Add half a teaspoon of salt to the two eggs and pour the contents into the bowl of a stand mixer. Whisk on low until the mixture becomes sticky.
Now comes the tedious part. With the mixer running on low, you’re going to add your oil as slowly as possible—literally drips at a time. If you have a dropper, that will definitely help. You can also make a makeshift dropper using a straw and plugging up the top with your finger.
Keep dripping until you’ve added about 2/3 of your oil—this should take 15 minutes or more. In your second bowl, whisk the remaining egg yolk until sticky. Start the mixer again, adding the egg yolk followed by the remaining oil in a slow, steady stream. Once you’ve added all the oil, stir in the vinegar.

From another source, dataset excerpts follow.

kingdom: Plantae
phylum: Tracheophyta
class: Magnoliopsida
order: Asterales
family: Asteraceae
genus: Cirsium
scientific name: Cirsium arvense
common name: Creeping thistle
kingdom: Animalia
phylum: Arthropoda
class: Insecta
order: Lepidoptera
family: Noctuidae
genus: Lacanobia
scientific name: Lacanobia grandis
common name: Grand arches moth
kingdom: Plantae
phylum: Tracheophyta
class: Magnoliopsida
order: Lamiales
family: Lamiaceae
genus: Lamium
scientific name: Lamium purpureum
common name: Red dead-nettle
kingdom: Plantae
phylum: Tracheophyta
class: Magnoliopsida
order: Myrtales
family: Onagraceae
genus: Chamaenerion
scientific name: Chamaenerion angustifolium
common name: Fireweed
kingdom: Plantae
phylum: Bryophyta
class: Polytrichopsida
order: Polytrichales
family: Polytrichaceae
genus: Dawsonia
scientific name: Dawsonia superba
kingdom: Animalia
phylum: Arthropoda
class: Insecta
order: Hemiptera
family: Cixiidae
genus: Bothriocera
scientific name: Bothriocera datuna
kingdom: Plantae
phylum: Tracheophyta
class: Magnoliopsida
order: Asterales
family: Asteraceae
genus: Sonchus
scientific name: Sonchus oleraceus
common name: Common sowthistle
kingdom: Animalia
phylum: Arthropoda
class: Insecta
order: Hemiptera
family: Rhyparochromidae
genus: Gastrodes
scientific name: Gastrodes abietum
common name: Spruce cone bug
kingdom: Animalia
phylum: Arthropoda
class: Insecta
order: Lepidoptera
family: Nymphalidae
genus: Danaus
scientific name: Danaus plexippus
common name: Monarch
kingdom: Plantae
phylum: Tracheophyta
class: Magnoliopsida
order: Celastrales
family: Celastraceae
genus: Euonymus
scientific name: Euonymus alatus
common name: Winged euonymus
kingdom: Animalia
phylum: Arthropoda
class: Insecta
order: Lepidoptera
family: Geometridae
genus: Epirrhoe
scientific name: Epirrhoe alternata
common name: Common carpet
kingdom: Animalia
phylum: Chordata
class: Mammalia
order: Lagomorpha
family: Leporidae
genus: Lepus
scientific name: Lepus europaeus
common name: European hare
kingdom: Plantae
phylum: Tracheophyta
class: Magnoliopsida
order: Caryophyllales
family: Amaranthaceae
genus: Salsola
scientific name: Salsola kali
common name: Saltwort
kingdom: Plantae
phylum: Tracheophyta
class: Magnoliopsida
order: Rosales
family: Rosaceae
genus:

Your mayonnaise should be thick and creamy. If it isn’t, it’s not the end of the world—there’s an easy fix. Rinse a glass bowl with hot water and pat dry with a paper towel. Combine one teaspoon of Dijon mustard with a tablespoon of your not-quite-mayo and whisk until it becomes a creamy paste.
Now slowly whisk in the rest of the mayo, a couple tablespoons at a time, until all of it has been added and the whole thing more closely resembles the mayonnaise you’re familiar with. Take about a cup of this and stir it in with the chopped kimchi, and now you have kimchi mayo.
Next preheat your oven to 550° F. While it’s heating, you can cook your mushrooms. First, combine the garlic and two tablespoons of olive oil in a small bowl. Then put two large skillets on medium-high heat, with ¼ cup of olive oil in each.
Season the maitake with salt & pepper and place them cut side down in the skillets. Press them with a spatula to flatten and let them simmer about 3 minutes on each side, until golden and crisp. Drizzle the garlic mixture around the mushrooms and cook for another minute, until the garlic is golden. Remove from the heat.
When your oven is hot, you can prepare your dough using the instructions on the right. After it’s baked for a minute, take it out and brush it lightly with olive oil. Next spread a thin layer of the kimchi mayo over the pizza (you’ll probably have leftovers), followed by the mushrooms.
Sprinkle the garlic that’s left in the pan over the mushrooms, then crumble the blue cheese and cashews over the whole pizza. Pop it in the oven and bake until the cashews are toasted on top and the crust is golden brown. Now take it out and enjoy!